Prime targets for purchase can’t be located close to structures that would impair value, such as industrial buildings, high-traffic roads, railroads or airport runways. Nor can they have dirt driveways or be foreclosed or probated properties. HPA doesn’t buy manufactured housing. The guide also covers everything from appliances to fences.
A check of the Better Business Bureau national website shows dozens of complaints about HPA, largely surrounding the $99 nonrefundable application fee, which an HPA representative explains on the site covers the cost of running a credit check and other routine examination of an applicant’s financial situation.
Other complaints focus on condition of homes and questions surrounding who’s responsible for repairs.
Nehme couldn’t say whether HPA’s entrance into the local market is a positive, but says HPA represents another driver of price growth due to its deep pockets, which allow it to compete in markets with extremely low inventories.

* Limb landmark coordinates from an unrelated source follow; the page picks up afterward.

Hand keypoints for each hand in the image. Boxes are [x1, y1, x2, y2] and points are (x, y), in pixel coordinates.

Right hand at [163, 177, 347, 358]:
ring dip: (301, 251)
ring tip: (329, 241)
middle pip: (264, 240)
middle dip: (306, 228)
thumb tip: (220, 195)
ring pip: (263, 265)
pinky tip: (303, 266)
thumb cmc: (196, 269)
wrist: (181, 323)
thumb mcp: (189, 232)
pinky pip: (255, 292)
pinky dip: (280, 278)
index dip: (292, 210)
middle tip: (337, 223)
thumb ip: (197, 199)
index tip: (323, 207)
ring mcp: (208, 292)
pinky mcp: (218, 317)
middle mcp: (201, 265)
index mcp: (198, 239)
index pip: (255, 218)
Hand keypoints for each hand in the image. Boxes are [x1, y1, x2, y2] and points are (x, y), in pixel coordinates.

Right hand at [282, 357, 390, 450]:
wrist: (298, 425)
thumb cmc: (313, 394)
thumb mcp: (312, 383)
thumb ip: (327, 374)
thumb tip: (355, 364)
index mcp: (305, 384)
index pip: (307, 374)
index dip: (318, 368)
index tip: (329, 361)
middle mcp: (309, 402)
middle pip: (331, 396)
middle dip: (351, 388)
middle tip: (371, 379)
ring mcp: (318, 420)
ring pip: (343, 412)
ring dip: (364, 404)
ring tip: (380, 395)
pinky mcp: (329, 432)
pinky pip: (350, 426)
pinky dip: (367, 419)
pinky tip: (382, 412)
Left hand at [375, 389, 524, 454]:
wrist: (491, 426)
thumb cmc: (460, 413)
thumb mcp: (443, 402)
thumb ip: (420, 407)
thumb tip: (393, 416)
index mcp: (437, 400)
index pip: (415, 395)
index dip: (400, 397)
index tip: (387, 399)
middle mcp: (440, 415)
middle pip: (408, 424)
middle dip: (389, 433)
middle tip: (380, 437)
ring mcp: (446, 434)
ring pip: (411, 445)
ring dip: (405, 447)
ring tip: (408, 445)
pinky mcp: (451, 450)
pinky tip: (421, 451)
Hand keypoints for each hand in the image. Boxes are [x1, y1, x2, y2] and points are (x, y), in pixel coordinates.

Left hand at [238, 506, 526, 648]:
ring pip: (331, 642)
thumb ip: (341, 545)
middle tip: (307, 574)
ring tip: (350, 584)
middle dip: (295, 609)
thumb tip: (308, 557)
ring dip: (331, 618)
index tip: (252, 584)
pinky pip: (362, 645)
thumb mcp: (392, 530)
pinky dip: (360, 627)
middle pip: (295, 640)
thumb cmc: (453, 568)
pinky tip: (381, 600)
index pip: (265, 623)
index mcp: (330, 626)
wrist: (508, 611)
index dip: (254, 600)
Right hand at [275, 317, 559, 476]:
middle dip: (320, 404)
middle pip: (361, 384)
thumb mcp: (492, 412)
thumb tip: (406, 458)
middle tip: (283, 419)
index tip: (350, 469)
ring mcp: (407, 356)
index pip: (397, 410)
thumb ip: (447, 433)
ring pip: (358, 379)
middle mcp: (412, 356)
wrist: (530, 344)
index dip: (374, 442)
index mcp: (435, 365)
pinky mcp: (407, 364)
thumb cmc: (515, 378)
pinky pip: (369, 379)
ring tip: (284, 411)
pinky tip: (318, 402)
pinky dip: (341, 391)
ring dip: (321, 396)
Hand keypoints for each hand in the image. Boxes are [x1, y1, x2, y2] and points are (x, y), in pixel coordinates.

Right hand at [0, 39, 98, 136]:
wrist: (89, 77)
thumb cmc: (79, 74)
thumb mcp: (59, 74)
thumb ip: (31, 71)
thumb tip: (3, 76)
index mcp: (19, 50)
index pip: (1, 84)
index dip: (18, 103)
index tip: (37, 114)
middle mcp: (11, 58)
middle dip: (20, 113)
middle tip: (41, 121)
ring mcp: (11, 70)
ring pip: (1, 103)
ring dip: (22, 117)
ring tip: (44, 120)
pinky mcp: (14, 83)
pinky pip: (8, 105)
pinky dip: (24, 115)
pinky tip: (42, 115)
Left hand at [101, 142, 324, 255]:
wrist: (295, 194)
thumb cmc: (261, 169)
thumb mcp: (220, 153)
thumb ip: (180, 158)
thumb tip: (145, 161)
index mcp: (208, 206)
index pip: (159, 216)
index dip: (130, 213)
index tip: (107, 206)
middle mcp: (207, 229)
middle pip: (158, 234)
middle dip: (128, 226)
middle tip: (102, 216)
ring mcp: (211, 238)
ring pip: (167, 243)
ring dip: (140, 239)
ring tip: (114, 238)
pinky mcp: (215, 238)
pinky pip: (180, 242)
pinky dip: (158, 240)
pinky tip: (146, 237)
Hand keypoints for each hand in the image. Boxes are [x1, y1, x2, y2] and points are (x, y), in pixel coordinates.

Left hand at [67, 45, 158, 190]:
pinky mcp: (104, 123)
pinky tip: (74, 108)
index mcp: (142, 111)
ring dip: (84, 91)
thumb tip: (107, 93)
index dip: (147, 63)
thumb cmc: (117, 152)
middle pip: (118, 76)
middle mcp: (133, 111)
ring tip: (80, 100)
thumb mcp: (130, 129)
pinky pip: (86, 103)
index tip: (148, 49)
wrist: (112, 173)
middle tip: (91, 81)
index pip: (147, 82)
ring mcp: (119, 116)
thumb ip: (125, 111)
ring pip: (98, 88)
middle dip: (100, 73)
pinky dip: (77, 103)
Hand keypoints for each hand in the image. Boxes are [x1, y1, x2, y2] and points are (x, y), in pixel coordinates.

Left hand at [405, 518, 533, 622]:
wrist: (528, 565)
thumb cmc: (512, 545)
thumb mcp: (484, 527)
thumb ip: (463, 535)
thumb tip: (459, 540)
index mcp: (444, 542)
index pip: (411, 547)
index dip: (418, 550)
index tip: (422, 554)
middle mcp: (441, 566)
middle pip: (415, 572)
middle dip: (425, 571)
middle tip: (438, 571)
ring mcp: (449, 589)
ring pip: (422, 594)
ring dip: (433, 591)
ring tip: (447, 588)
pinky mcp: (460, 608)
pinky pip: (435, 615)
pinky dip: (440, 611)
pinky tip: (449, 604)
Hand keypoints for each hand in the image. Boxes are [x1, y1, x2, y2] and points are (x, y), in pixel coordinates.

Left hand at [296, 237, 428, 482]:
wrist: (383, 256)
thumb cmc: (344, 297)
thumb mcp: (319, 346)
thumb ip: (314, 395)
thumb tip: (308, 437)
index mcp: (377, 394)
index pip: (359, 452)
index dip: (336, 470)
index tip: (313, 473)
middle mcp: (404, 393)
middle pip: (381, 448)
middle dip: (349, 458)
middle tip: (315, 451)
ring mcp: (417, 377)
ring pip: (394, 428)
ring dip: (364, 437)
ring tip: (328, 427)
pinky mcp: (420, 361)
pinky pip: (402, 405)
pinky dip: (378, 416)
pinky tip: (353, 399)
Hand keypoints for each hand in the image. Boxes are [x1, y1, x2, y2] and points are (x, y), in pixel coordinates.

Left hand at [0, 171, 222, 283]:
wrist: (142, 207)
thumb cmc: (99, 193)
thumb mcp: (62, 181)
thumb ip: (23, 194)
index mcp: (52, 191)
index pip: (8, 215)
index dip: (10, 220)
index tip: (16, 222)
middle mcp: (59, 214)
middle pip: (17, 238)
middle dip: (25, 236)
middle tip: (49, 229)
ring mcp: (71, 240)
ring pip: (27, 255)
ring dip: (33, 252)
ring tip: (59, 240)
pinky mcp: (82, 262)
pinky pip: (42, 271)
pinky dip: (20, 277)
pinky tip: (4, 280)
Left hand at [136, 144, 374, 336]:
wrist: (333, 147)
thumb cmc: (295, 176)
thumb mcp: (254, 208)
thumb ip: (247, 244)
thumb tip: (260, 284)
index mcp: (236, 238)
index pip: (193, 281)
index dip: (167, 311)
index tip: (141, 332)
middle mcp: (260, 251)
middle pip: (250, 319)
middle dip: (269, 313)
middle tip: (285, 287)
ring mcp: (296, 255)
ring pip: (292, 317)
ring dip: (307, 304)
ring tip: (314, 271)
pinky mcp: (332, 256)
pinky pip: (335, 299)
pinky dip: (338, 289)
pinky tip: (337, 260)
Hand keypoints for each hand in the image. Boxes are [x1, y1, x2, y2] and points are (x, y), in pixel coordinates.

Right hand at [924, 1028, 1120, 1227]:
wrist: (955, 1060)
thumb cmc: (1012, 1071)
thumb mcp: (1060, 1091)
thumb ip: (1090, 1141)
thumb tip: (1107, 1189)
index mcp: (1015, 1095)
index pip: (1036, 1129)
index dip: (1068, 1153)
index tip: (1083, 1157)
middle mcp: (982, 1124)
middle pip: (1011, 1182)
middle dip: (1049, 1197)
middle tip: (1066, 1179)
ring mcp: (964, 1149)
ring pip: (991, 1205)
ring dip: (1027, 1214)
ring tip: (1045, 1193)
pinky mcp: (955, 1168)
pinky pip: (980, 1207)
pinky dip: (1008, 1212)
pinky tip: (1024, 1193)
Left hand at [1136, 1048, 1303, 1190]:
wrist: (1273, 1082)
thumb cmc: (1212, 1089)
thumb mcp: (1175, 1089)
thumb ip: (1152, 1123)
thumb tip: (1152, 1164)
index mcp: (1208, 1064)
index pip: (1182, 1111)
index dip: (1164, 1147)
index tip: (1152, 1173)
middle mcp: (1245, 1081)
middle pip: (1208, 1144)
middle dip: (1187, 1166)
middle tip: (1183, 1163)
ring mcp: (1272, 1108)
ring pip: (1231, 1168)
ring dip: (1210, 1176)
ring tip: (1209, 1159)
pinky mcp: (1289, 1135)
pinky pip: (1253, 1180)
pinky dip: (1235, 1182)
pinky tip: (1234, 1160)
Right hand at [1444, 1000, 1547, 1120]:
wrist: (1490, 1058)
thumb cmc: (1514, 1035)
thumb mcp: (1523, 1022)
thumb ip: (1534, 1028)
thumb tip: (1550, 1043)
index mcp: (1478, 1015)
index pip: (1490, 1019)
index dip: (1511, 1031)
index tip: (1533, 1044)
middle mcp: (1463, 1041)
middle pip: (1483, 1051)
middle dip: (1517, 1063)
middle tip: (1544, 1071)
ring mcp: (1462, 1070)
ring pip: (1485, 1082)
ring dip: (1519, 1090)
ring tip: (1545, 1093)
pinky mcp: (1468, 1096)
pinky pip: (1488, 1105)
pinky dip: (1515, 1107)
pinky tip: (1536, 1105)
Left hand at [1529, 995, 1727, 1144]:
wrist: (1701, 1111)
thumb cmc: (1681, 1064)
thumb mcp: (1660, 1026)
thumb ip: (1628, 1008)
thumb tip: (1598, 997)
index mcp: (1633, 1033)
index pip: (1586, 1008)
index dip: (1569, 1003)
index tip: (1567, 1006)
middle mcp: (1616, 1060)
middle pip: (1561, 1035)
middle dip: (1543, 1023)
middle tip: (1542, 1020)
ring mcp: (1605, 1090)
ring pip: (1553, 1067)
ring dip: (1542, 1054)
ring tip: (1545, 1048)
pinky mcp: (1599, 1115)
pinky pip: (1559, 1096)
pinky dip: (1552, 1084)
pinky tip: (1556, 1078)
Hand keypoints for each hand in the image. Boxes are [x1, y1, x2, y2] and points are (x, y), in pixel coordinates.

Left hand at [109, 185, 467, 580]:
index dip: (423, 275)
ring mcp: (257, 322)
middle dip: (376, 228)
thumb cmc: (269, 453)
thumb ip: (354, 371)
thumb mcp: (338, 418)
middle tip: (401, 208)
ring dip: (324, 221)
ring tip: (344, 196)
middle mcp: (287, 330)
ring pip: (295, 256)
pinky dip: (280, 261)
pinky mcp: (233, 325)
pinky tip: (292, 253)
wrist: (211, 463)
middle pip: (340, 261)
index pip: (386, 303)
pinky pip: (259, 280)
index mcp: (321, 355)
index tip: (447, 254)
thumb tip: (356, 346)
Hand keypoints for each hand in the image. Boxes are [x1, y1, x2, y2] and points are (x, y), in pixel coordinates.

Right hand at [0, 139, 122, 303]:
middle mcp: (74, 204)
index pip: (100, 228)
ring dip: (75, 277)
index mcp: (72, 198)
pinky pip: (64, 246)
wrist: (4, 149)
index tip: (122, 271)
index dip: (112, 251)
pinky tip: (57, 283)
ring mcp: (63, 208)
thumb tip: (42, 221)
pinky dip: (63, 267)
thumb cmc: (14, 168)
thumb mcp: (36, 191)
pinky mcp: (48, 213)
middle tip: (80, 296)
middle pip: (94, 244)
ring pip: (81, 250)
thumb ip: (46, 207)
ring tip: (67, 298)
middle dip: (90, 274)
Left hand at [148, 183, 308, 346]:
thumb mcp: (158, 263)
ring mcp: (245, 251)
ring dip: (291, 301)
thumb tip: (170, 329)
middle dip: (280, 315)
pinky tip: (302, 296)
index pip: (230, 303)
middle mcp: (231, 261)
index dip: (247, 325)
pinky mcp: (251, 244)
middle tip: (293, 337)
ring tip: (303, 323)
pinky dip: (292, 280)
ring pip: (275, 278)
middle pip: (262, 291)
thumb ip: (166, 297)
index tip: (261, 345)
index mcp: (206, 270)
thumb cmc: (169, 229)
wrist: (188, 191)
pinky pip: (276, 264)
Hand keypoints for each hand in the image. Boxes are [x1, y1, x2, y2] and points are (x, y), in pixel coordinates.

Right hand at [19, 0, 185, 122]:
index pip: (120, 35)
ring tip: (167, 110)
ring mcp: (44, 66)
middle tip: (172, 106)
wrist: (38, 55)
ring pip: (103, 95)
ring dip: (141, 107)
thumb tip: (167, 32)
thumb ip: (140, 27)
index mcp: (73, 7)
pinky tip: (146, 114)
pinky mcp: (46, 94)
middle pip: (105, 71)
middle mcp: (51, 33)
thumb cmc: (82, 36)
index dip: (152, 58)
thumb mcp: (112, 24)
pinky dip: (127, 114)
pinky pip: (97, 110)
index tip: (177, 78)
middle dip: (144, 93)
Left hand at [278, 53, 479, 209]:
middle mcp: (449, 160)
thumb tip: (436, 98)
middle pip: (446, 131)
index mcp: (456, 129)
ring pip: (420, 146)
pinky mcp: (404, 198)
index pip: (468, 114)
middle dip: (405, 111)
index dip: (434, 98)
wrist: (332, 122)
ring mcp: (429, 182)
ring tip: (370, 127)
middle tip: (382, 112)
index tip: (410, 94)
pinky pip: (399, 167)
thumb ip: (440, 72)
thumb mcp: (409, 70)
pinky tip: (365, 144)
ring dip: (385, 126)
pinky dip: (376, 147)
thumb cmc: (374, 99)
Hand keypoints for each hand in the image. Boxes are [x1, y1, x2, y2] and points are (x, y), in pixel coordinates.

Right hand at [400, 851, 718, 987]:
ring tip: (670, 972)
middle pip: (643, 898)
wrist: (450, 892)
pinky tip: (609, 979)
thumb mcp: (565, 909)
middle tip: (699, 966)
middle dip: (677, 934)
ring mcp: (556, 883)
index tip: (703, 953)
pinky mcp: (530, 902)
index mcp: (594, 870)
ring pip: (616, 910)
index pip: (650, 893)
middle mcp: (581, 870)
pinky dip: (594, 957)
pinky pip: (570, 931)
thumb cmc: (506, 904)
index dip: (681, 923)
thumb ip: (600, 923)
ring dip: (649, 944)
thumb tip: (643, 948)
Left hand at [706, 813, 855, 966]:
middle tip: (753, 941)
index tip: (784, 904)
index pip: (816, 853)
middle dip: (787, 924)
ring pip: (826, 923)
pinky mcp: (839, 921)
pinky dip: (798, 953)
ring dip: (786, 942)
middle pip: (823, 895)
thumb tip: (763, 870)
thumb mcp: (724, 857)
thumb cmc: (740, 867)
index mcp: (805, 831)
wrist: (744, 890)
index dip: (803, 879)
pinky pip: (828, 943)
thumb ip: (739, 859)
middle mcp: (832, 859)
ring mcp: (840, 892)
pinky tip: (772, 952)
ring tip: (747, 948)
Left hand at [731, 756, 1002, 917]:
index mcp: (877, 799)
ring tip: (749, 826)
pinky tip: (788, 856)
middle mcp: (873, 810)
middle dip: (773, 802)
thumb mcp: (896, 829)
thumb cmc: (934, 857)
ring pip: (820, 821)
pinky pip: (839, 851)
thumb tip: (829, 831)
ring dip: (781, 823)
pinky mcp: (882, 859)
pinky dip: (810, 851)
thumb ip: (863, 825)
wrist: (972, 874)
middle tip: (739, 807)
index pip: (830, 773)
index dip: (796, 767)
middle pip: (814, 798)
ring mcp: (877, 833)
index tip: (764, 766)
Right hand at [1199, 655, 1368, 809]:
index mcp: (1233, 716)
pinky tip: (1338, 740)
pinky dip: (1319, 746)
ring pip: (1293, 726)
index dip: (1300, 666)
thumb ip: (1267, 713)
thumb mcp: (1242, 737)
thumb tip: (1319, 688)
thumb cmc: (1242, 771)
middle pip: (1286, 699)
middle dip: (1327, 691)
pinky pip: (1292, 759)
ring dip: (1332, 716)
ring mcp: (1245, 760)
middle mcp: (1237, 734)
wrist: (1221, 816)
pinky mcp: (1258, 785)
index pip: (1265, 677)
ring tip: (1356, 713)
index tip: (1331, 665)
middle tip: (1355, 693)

But he doesn’t know HPA’s success rate of actually helping renters acquire properties.
The answer to that question is about 20 percent, or one in five renters, according to a person familiar with HPA and Blackstone who spoke on condition of anonymity.
The person says no portion of rent goes toward the down payment. Rather, a rental contract enables the renter to plan to buy the house by setting the price of the home in each of the years it’s under a rental contract; also, the down payment is pre-determined, not a moving target.
That way, the person says, if a home appreciates during the rental period, it’s not guesswork how much they’ll pay for the house but rather the sale price is pre-ordained each year of the contract.
Also, the person adds, if that renter chooses to walk away, he or she hasn’t lost money earmarked for a down payment.
“If the person who was living there chooses not to purchase the home and no longer wishes to live there, then that home is re-rented out to another resident,” the person says.
Some speculate that corporate buyers drive home prices higher, but the person familiar with the HPA/Blackstone situation says HPA’s presence in Colorado Springs is so small, it doesn’t own enough homes to drive the market.
“When you look at first-time homebuyers, it’s a real value to them in the way it expands access to homes in a way that no other company can do,” the person says.
It appears Blackstone will commit to keeping the rent-to-own model after acquiring HPA, because that program is what attracted the mega-company to HPA in the first place, the source says.
Why Colorado Springs? HPA entered the local market after potential renters reached out to the company expressing interest in El Paso County properties, the source says.
Because some renters may eventually acquire their rental homes, the person says, HPA renters have “a higher degree of emotional attachment to the property,” which generally makes them feel more invested in their neighborhoods.